Monday, March 23, 2015

John Carter of Mars


A week or two ago I was in B&N looking to buy a replacement for a library book Patch barfed on.  Yes, you read that correctly.  We call this poor unfortunate library book the “Barf Book.”  They didn’t have a new version of this old book, so I had to place an order for it.  Fortunately, I had a coupon from one of their Kids Club emails we get, so the Barf Book only set me back a buck or two.

Anyway, heading out I spotted a bunch of those B&N custom-made compendiums on one of the tables  near the front door.  You know, one of those three- or four-hundred page books with the faux-antique cover which might hold all the collected works of Jane Austin or Edgar Allan Poe, Abraham Lincoln or H.P. Lovecraft.  My eyes instantly alit upon a thick volume of Edgar Rice Burroughs pulpy “John Carter of Mars” series.  I picked it up and examined it as a jeweler inspects a rare, unexpected gem.

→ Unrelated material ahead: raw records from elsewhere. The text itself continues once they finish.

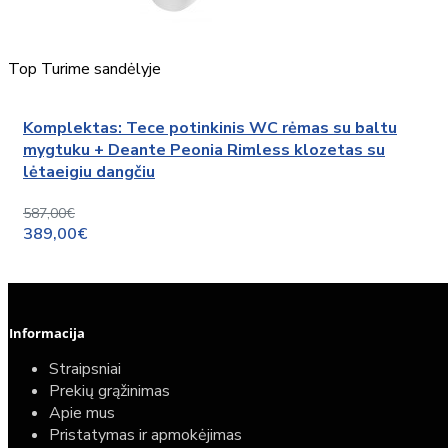
Top
Turime sandėlyje
Komplektas: Tece potinkinis WC rėmas su baltu
mygtuku + Deante Peonia Rimless klozetas su
lėtaeigiu dangčiu
587,00€
389,00€
Informacija
Straipsniai
Prekių grąžinimas
Apie mus
Pristatymas ir apmokėjimas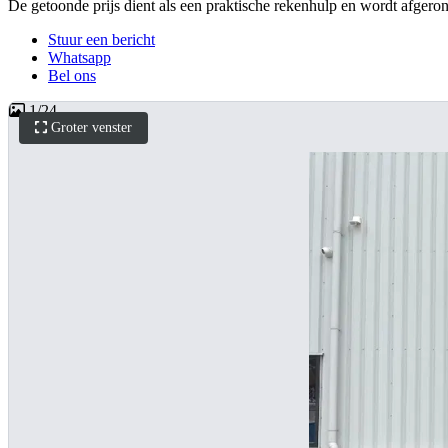
De getoonde prijs dient als een praktische rekenhulp en wordt afgerond 
Stuur een bericht
Whatsapp
Bel ons
1
/
24
Groter venster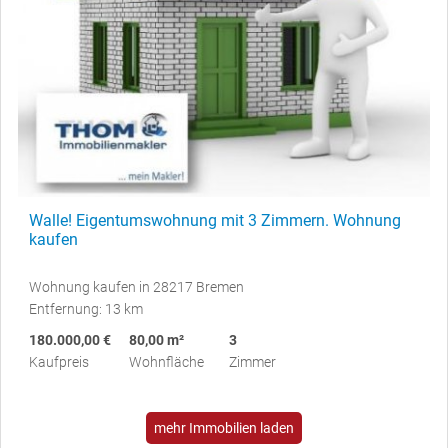
Walle! Eigentumswohnung mit 3 Zimmern. Wohnung
kaufen
Wohnung kaufen in 28217 Bremen
Entfernung: 13 km
180.000,00 €
80,00 m²
3
Kaufpreis
Wohnfläche
Zimmer
mehr Immobilien laden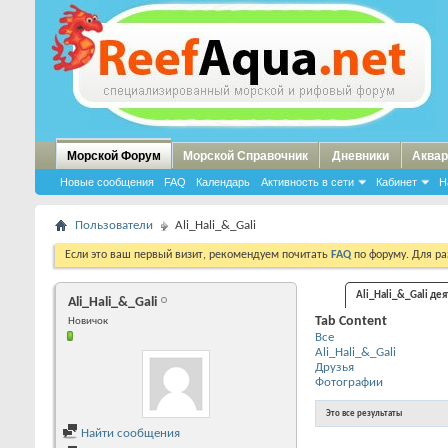
Морской Форум
Морской Справочник
Дневники
Аквар
Новые сообщения
FAQ
Календарь
Активность в сети
Кабинет
Н
Пользователи
Ali_Hali_&_Gali
Если это ваш первый визит, рекомендуем почитать
FAQ
по форуму. Для р
Ali_Hali_&_Gali де
Ali_Hali_&_Gali
Tab Content
Новичок
Все
Ali_Hali_&_Gali
Друзья
Фотографии
Это все результаты
Найти сообщения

The Burroughs Omnibus (as I immediately and pompously decided to refer to it) contained five novels:

A Princess of Mars
The Gods of Mars
The Warlord of Mars
Thuvia, Maid of Mars
The Chessmen of Mars

The price tag was $20.  Hmm.  A little too pricey for my taste.  I shuffled out the door, hopped into the Pilot, drove onto the highway to head home.

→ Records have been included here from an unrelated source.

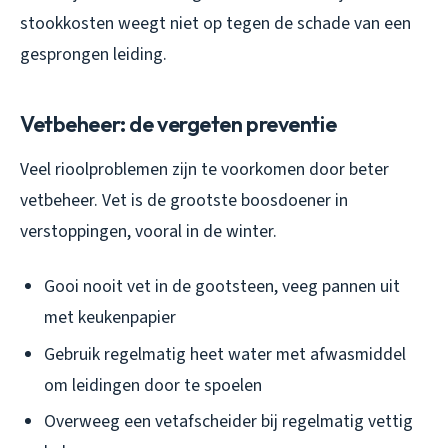
stookkosten weegt niet op tegen de schade van een
gesprongen leiding.
Vetbeheer: de vergeten preventie
Veel rioolproblemen zijn te voorkomen door beter
vetbeheer. Vet is de grootste boosdoener in
verstoppingen, vooral in de winter.
Gooi nooit vet in de gootsteen, veeg pannen uit
met keukenpapier
Gebruik regelmatig heet water met afwasmiddel
om leidingen door te spoelen
Overweeg een vetafscheider bij regelmatig vettig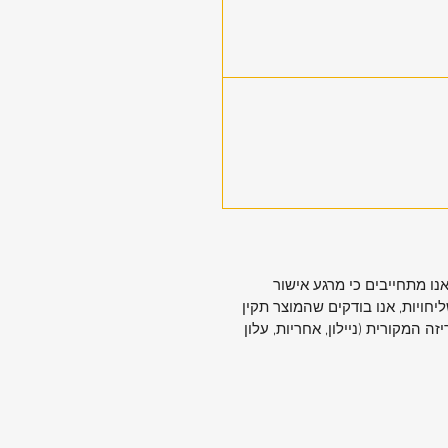
ו מתחייבים כי מרגע אישור
חויות, אנו בודקים שהמוצר תקין
המקורית (ניילון, אחריות, עלון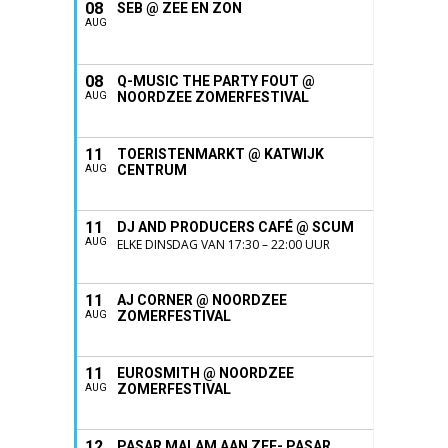
08
SEB @ ZEE EN ZON
AUG
08
Q-MUSIC THE PARTY FOUT @
NOORDZEE ZOMERFESTIVAL
AUG
11
TOERISTENMARKT @ KATWIJK
CENTRUM
AUG
11
DJ AND PRODUCERS CAFÉ @ SCUM
AUG
ELKE DINSDAG VAN 17:30 – 22:00 UUR
11
AJ CORNER @ NOORDZEE
ZOMERFESTIVAL
AUG
11
EUROSMITH @ NOORDZEE
ZOMERFESTIVAL
AUG
12
PASAR MALAM AAN ZEE- PASAR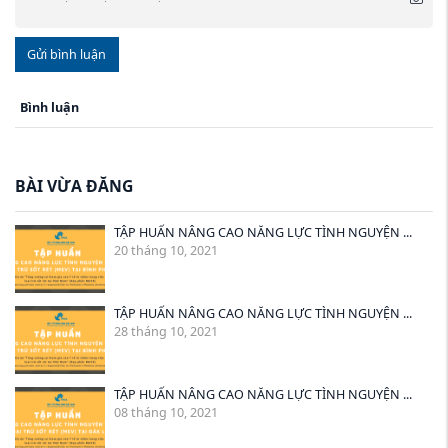
Gửi bình luận
Bình luận
BÀI VỪA ĐĂNG
TẬP HUẤN NÂNG CAO NĂNG LỰC TÌNH NGUYỆN ...
20 tháng 10, 2021
TẬP HUẤN NÂNG CAO NĂNG LỰC TÌNH NGUYỆN ...
28 tháng 10, 2021
TẬP HUẤN NÂNG CAO NĂNG LỰC TÌNH NGUYỆN ...
08 tháng 10, 2021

But – but – but – … I knew I had to have it.

Five books!  That’s four bucks a book.  Plus, I have my 10% member iscount.  And – wait! – I have a coupon on my desk at home for an additional 20% off!  I get them a couple times a year from B&N. 

The justifications began.  $20, less 30%, is $14.  Divide that by five, and you get $2.80 a novel.  Not bad.  What I usually score for a used paperback, and this is brand spanking new. 

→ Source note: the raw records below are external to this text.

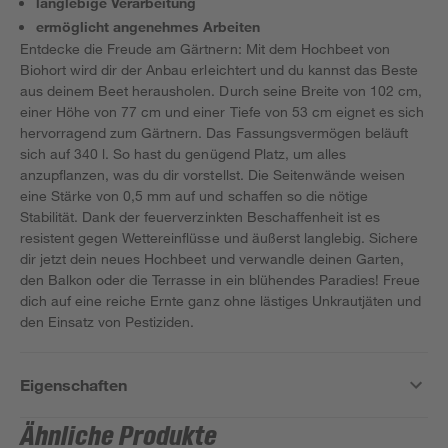
langlebige Verarbeitung
ermöglicht angenehmes Arbeiten
Entdecke die Freude am Gärtnern: Mit dem Hochbeet von
Biohort wird dir der Anbau erleichtert und du kannst das Beste
aus deinem Beet herausholen. Durch seine Breite von 102 cm,
einer Höhe von 77 cm und einer Tiefe von 53 cm eignet es sich
hervorragend zum Gärtnern. Das Fassungsvermögen beläuft
sich auf 340 l. So hast du genügend Platz, um alles
anzupflanzen, was du dir vorstellst. Die Seitenwände weisen
eine Stärke von 0,5 mm auf und schaffen so die nötige
Stabilität. Dank der feuerverzinkten Beschaffenheit ist es
resistent gegen Wettereinflüsse und äußerst langlebig. Sichere
dir jetzt dein neues Hochbeet und verwandle deinen Garten,
den Balkon oder die Terrasse in ein blühendes Paradies! Freue
dich auf eine reiche Ernte ganz ohne lästiges Unkrautjäten und
den Einsatz von Pestiziden.
Eigenschaften
Ähnliche Produkte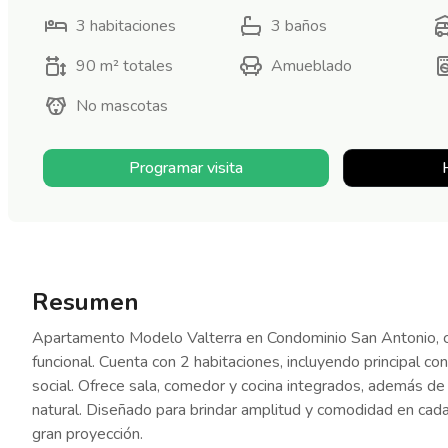
3
habitaciones
3
baños
90 m²
totales
Amueblado
No mascotas
Programar visita
Resumen
Apartamento Modelo Valterra en Condominio San Antonio, co
funcional. Cuenta con 2 habitaciones, incluyendo principal c
social. Ofrece sala, comedor y cocina integrados, además de
natural. Diseñado para brindar amplitud y comodidad en cada 
gran proyección.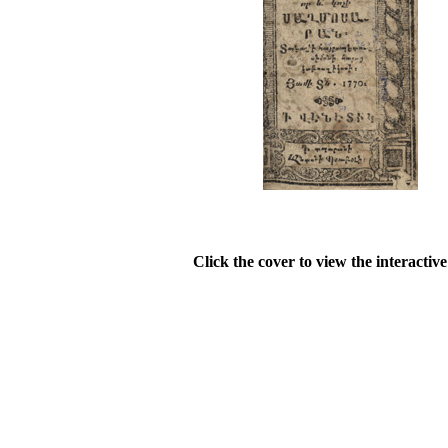
Click the cover to view the interactiv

Now, I’m not the hugest Edgar Rice Burroughs fan.  In fact, as an adult, I only read one: A Princess of Mars, and I read that sometime in the early 90s.  I remember not being too impressed with it, but that may be because I was in a one of life’s particularly rough patches (girlfriend breakup, full-time school as well as full-time work, shortage of band buds to hang with).  But as a kid, I devoured them.  Don’t remember names or plots or anything else, but I remember reading them a lot and enjoying them a lot.  Under the bleachers at the football games my dad would coach.  In fourth grade when we were supposed to be doing classwork.  In the backseat of the Pinto wagon as my family drove here and there.  In our semi-finished basement.  So there could very well possibly be a huge nostalgia payout, one I may have overlooked during that initial re-read more than two decades ago.

Saturday I went to B&N with my coupon and picked it up.  Along with the Barf Book.